Exercise brief:
Copy out the extracted text of every entry below, replacing "Macken" with "Lola" wherever it occurs and changing nothing else. Leave the pictures out of your answer.

[Page images and their extracted text]
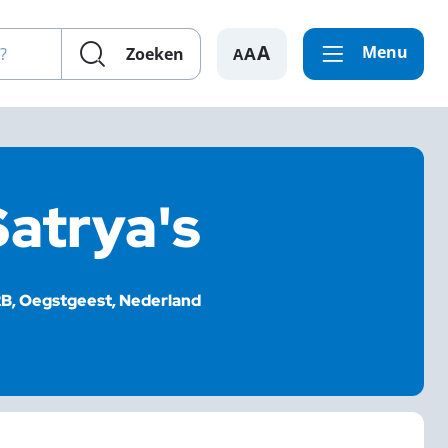
en?
Menu
A
Zoeken
Satrya's
B, Oegstgeest, Nederland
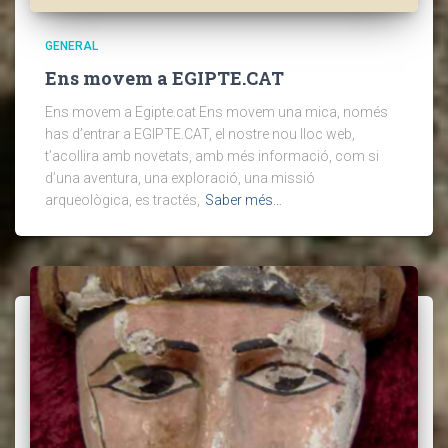
GENERAL
Ens movem a EGIPTE.CAT
Ens movem a Egipte.cat Ens movem una mica, només
has d’entrar a EGIPTE.CAT, el nostre nou lloc web,
t’acollira amb novetats, amb més informació, com si
d’una aventura, una exploració, una missió
arqueològica, es tractés,
Saber més…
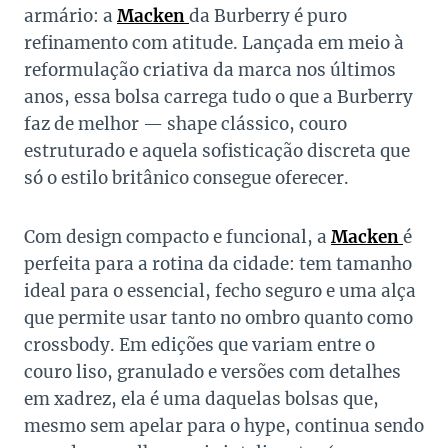
armário: a
Macken
da Burberry é puro
refinamento com atitude. Lançada em meio à
reformulação criativa da marca nos últimos
anos, essa bolsa carrega tudo o que a Burberry
faz de melhor — shape clássico, couro
estruturado e aquela sofisticação discreta que
só o estilo britânico consegue oferecer.
Com design compacto e funcional, a
Macken
é
perfeita para a rotina da cidade: tem tamanho
ideal para o essencial, fecho seguro e uma alça
que permite usar tanto no ombro quanto como
crossbody. Em edições que variam entre o
couro liso, granulado e versões com detalhes
em xadrez, ela é uma daquelas bolsas que,
mesmo sem apelar para o hype, continua sendo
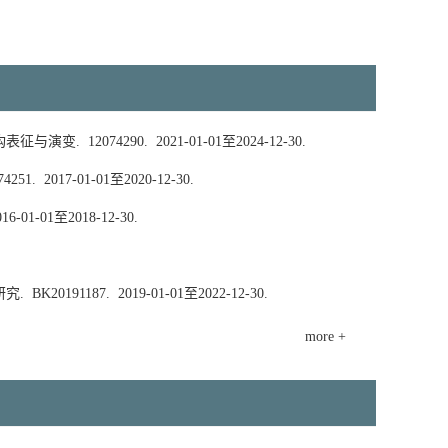
构表征与演变.
12074290.
2021-01-01至2024-12-30.
74251.
2017-01-01至2020-12-30.
16-01-01至2018-12-30.
研究.
BK20191187.
2019-01-01至2022-12-30.
more +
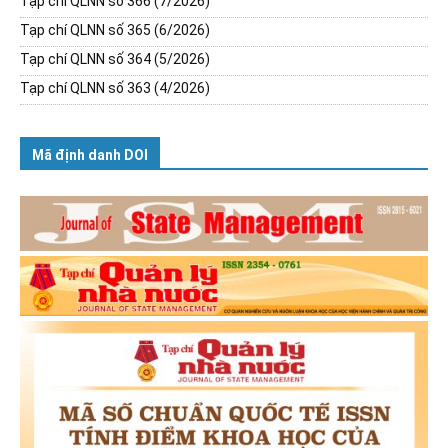
Tạp chí QLNN số 366 (7/2026)
Tạp chí QLNN số 365 (6/2026)
Tạp chí QLNN số 364 (5/2026)
Tạp chí QLNN số 363 (4/2026)
Mã định danh DOI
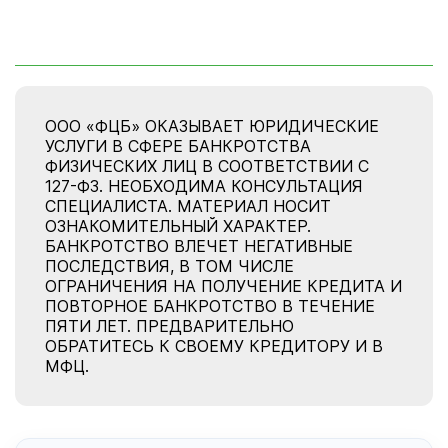
ООО «ФЦБ» ОКАЗЫВАЕТ ЮРИДИЧЕСКИЕ
УСЛУГИ В СФЕРЕ БАНКРОТСТВА
ФИЗИЧЕСКИХ ЛИЦ В СООТВЕТСТВИИ С
127-ФЗ. НЕОБХОДИМА КОНСУЛЬТАЦИЯ
СПЕЦИАЛИСТА. МАТЕРИАЛ НОСИТ
ОЗНАКОМИТЕЛЬНЫЙ ХАРАКТЕР.
БАНКРОТСТВО ВЛЕЧЕТ НЕГАТИВНЫЕ
ПОСЛЕДСТВИЯ, В ТОМ ЧИСЛЕ
ОГРАНИЧЕНИЯ НА ПОЛУЧЕНИЕ КРЕДИТА И
ПОВТОРНОЕ БАНКРОТСТВО В ТЕЧЕНИЕ
ПЯТИ ЛЕТ. ПРЕДВАРИТЕЛЬНО
ОБРАТИТЕСЬ К СВОЕМУ КРЕДИТОРУ И В
МФЦ.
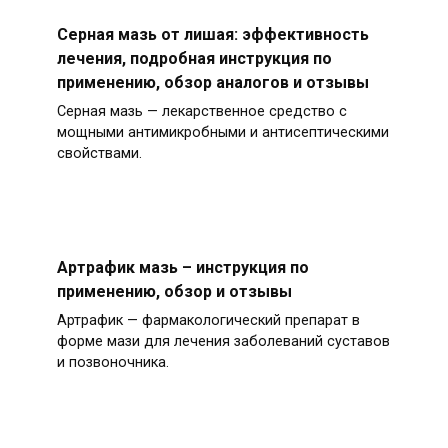
Серная мазь от лишая: эффективность
лечения, подробная инструкция по
применению, обзор аналогов и отзывы
Серная мазь — лекарственное средство с
мощными антимикробными и антисептическими
свойствами.
Артрафик мазь – инструкция по
применению, обзор и отзывы
Артрафик — фармакологический препарат в
форме мази для лечения заболеваний суставов
и позвоночника.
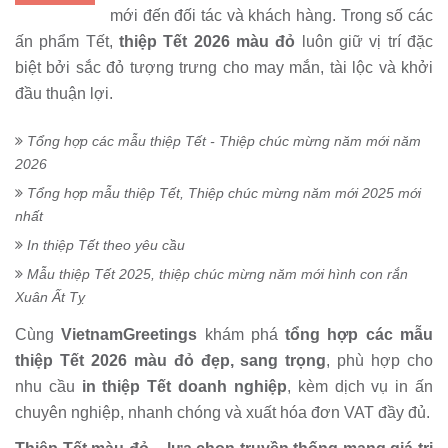
mới đến đối tác và khách hàng. Trong số các
ấn phẩm Tết,
thiệp Tết 2026 màu đỏ
luôn giữ vị trí đặc
biệt bởi sắc đỏ tượng trưng cho may mắn, tài lộc và khởi
đầu thuận lợi.
Tổng hợp các mẫu thiệp Tết - Thiệp chúc mừng năm mới năm
2026
Tổng hợp mẫu thiệp Tết, Thiệp chúc mừng năm mới 2025 mới
nhất
In thiệp Tết theo yêu cầu
Mẫu thiệp Tết 2025, thiệp chúc mừng năm mới hình con rắn
Xuân Ất Tỵ
Cùng
VietnamGreetings
khám phá
tổng hợp các mẫu
thiệp Tết 2026 màu đỏ đẹp, sang trọng
, phù hợp cho
nhu cầu
in thiệp Tết doanh nghiệp
, kèm dịch vụ in ấn
chuyên nghiệp, nhanh chóng và xuất hóa đơn VAT đầy đủ.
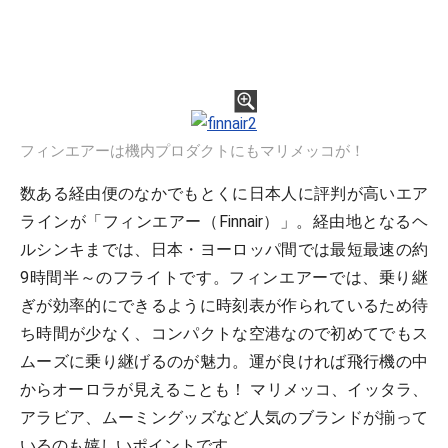
フィンエアーは機内プロダクトにもマリメッコが！
数ある経由便のなかでもとくに日本人に評判が高いエア
ラインが「フィンエアー（Finnair）」。経由地となるヘ
ルシンキまでは、日本・ヨーロッパ間では最短最速の約
9時間半～のフライトです。フィンエアーでは、乗り継
ぎが効率的にできるように時刻表が作られているため待
ち時間が少なく、コンパクトな空港なので初めてでもス
ムーズに乗り継げるのが魅力。運が良ければ飛行機の中
からオーロラが見えることも！ マリメッコ、イッタラ、
アラビア、ムーミングッズなど人気のブランドが揃って
いるのも嬉しいポイントです。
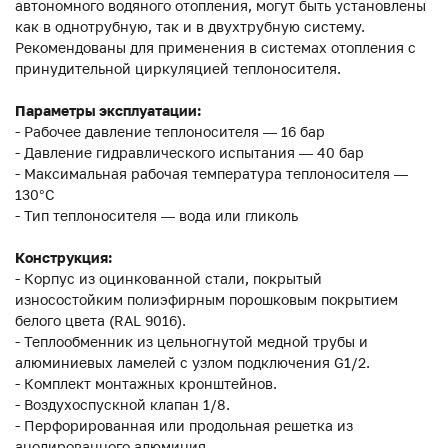
автономного водяного отопления, могут быть установлены
как в однотрубную, так и в двухтрубную систему.
Рекомендованы для применения в системах отопления с
принудительной циркуляцией теплоносителя.
Параметры эксплуатации:
- Рабочее давление теплоносителя — 16 бар
- Давление гидравлического испытания — 40 бар
- Максимальная рабочая температура теплоносителя —
130°С
- Тип теплоносителя — вода или гликоль
Конструкция:
- Корпус из оцинкованной стали, покрытый
износостойким полиэфирным порошковым покрытием
белого цвета (RAL 9016).
- Теплообменник из цельногнутой медной трубы и
алюминиевых ламелей с узлом подключения G1/2.
- Комплект монтажных кронштейнов.
- Воздухоспускной клапан 1/8.
- Перфорированная или продольная решетка из
анодированного алюминия.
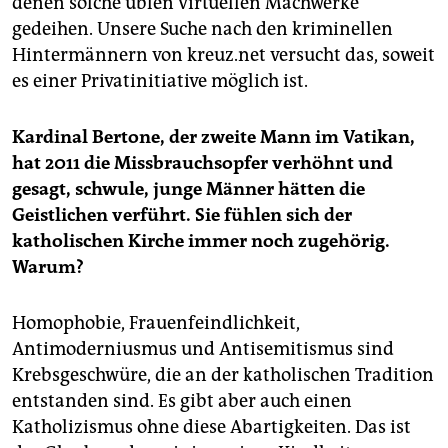
denen solche üblen virtuellen Machwerke
gedeihen. Unsere Suche nach den kriminellen
Hintermännern von kreuz.net versucht das, soweit
es einer Privatinitiative möglich ist.
Kardinal Bertone, der zweite Mann im Vatikan,
hat 2011 die Missbrauchsopfer verhöhnt und
gesagt, schwule, junge Männer hätten die
Geistlichen verführt. Sie fühlen sich der
katholischen Kirche immer noch zugehörig.
Warum?
Homophobie, Frauenfeindlichkeit,
Antimoderniusmus und Antisemitismus sind
Krebsgeschwüre, die an der katholischen Tradition
entstanden sind. Es gibt aber auch einen
Katholizismus ohne diese Abartigkeiten. Das ist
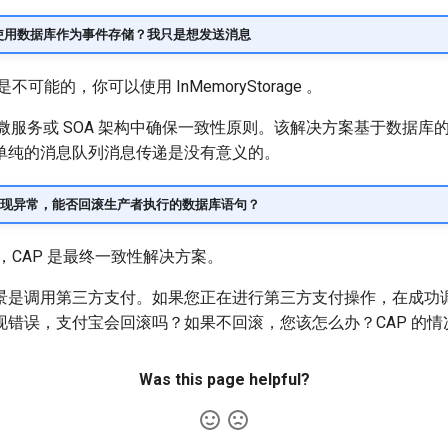
不使用数据库作为事件存储？我只是想发送消息
可能的，你可以使用 InMemoryStorage 。
在微服务或 SOA 架构中确保一致性原则。该解决方案基于数据库的 
单纯的消息队列消息传递是没有意义的。
现异常，能否回滚生产者执行的数据库语句？
，CAP 是最终一致性解决方案。
景是调用第三方支付。如果您正在进行第三方支付操作，在成功
现错误，支付宝会回滚吗？如果不回滚，您该怎么办？CAP 的情
Was this page helpful?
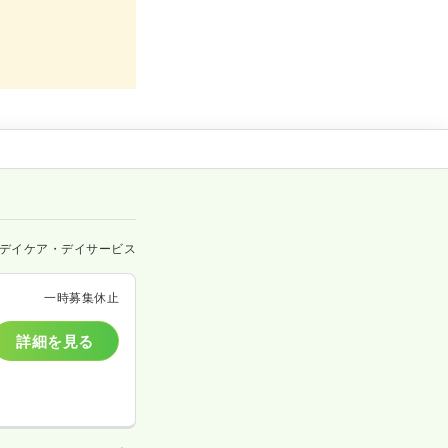
デイケア・デイサービス
一時募集休止
詳細を見る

Problem solution:
en?
Menu
A
Zoeken
Satrya's
B, Oegstgeest, Nederland
GENERAL
Ens movem a EGIPTE.CAT
Ens movem a Egipte.cat Ens movem una mica, només
has d’entrar a EGIPTE.CAT, el nostre nou lloc web,
t’acollira amb novetats, amb més informació, com si
d’una aventura, una exploració, una missió
arqueològica, es tractés,
Saber més…
armário: a
Lola
da Burberry é puro
refinamento com atitude. Lançada em meio à
reformulação criativa da marca nos últimos
anos, essa bolsa carrega tudo o que a Burberry
faz de melhor — shape clássico, couro
estruturado e aquela sofisticação discreta que
só o estilo britânico consegue oferecer.
Com design compacto e funcional, a
Lola
é
perfeita para a rotina da cidade: tem tamanho
ideal para o essencial, fecho seguro e uma alça
que permite usar tanto no ombro quanto como
crossbody. Em edições que variam entre o
couro liso, granulado e versões com detalhes
em xadrez, ela é uma daquelas bolsas que,
mesmo sem apelar para o hype, continua sendo
构表征与演变.
12074290.
2021-01-01至2024-12-30.
74251.
2017-01-01至2020-12-30.
16-01-01至2018-12-30.
研究.
BK20191187.
2019-01-01至2022-12-30.
more +
Tạp chí QLNN số 366 (7/2026)
Tạp chí QLNN số 365 (6/2026)
Tạp chí QLNN số 364 (5/2026)
Tạp chí QLNN số 363 (4/2026)
Mã định danh DOI
ООО «ФЦБ» ОКАЗЫВАЕТ ЮРИДИЧЕСКИЕ
УСЛУГИ В СФЕРЕ БАНКРОТСТВА
ФИЗИЧЕСКИХ ЛИЦ В СООТВЕТСТВИИ С
127-ФЗ. НЕОБХОДИМА КОНСУЛЬТАЦИЯ
СПЕЦИАЛИСТА. МАТЕРИАЛ НОСИТ
ОЗНАКОМИТЕЛЬНЫЙ ХАРАКТЕР.
БАНКРОТСТВО ВЛЕЧЕТ НЕГАТИВНЫЕ
ПОСЛЕДСТВИЯ, В ТОМ ЧИСЛЕ
ОГРАНИЧЕНИЯ НА ПОЛУЧЕНИЕ КРЕДИТА И
ПОВТОРНОЕ БАНКРОТСТВО В ТЕЧЕНИЕ
ПЯТИ ЛЕТ. ПРЕДВАРИТЕЛЬНО
ОБРАТИТЕСЬ К СВОЕМУ КРЕДИТОРУ И В
МФЦ.
Серная мазь от лишая: эффективность
лечения, подробная инструкция по
применению, обзор аналогов и отзывы
Серная мазь — лекарственное средство с
мощными антимикробными и антисептическими
свойствами.
Артрафик мазь – инструкция по
применению, обзор и отзывы
Артрафик — фармакологический препарат в
форме мази для лечения заболеваний суставов
и позвоночника.
mới đến đối tác và khách hàng. Trong số các
ấn phẩm Tết,
thiệp Tết 2026 màu đỏ
luôn giữ vị trí đặc
biệt bởi sắc đỏ tượng trưng cho may mắn, tài lộc và khởi
đầu thuận lợi.
Tổng hợp các mẫu thiệp Tết - Thiệp chúc mừng năm mới năm
2026
Tổng hợp mẫu thiệp Tết, Thiệp chúc mừng năm mới 2025 mới
nhất
In thiệp Tết theo yêu cầu
Mẫu thiệp Tết 2025, thiệp chúc mừng năm mới hình con rắn
Xuân Ất Tỵ
Cùng
VietnamGreetings
khám phá
tổng hợp các mẫu
thiệp Tết 2026 màu đỏ đẹp, sang trọng
, phù hợp cho
nhu cầu
in thiệp Tết doanh nghiệp
, kèm dịch vụ in ấn
chuyên nghiệp, nhanh chóng và xuất hóa đơn VAT đầy đủ.
フィンエアーは機内プロダクトにもマリメッコが！
数ある経由便のなかでもとくに日本人に評判が高いエア
ラインが「フィンエアー（Finnair）」。経由地となるヘ
ルシンキまでは、日本・ヨーロッパ間では最短最速の約
9時間半～のフライトです。フィンエアーでは、乗り継
ぎが効率的にできるように時刻表が作られているため待
ち時間が少なく、コンパクトな空港なので初めてでもス
ムーズに乗り継げるのが魅力。運が良ければ飛行機の中
からオーロラが見えることも！ マリメッコ、イッタラ、
アラビア、ムーミングッズなど人気のブランドが揃って
いるのも嬉しいポイントです。
автономного водяного отопления, могут быть установлены
как в однотрубную, так и в двухтрубную систему.
Рекомендованы для применения в системах отопления с
принудительной циркуляцией теплоносителя.
Параметры эксплуатации:
- Рабочее давление теплоносителя — 16 бар
- Давление гидравлического испытания — 40 бар
- Максимальная рабочая температура теплоносителя —
130°С
- Тип теплоносителя — вода или гликоль
Конструкция:
- Корпус из оцинкованной стали, покрытый
износостойким полиэфирным порошковым покрытием
белого цвета (RAL 9016).
- Теплообменник из цельногнутой медной трубы и
алюминиевых ламелей с узлом подключения G1/2.
- Комплект монтажных кронштейнов.
- Воздухоспускной клапан 1/8.
- Перфорированная или продольная решетка из
анодированного алюминия.
denen solche üblen virtuellen Machwerke
gedeihen. Unsere Suche nach den kriminellen
Hintermännern von kreuz.net versucht das, soweit
es einer Privatinitiative möglich ist.
Kardinal Bertone, der zweite Mann im Vatikan,
hat 2011 die Missbrauchsopfer verhöhnt und
gesagt, schwule, junge Männer hätten die
Geistlichen verführt. Sie fühlen sich der
katholischen Kirche immer noch zugehörig.
Warum?
Homophobie, Frauenfeindlichkeit,
Antimoderniusmus und Antisemitismus sind
Krebsgeschwüre, die an der katholischen Tradition
entstanden sind. Es gibt aber auch einen
Katholizismus ohne diese Abartigkeiten. Das ist
不使用数据库作为事件存储？我只是想发送消息
可能的，你可以使用 InMemoryStorage 。
在微服务或 SOA 架构中确保一致性原则。该解决方案基于数据库的 
单纯的消息队列消息传递是没有意义的。
现异常，能否回滚生产者执行的数据库语句？
，CAP 是最终一致性解决方案。
景是调用第三方支付。如果您正在进行第三方支付操作，在成功
现错误，支付宝会回滚吗？如果不回滚，您该怎么办？CAP 的情
Was this page helpful?
デイケア・デイサービス
一時募集休止
詳細を見る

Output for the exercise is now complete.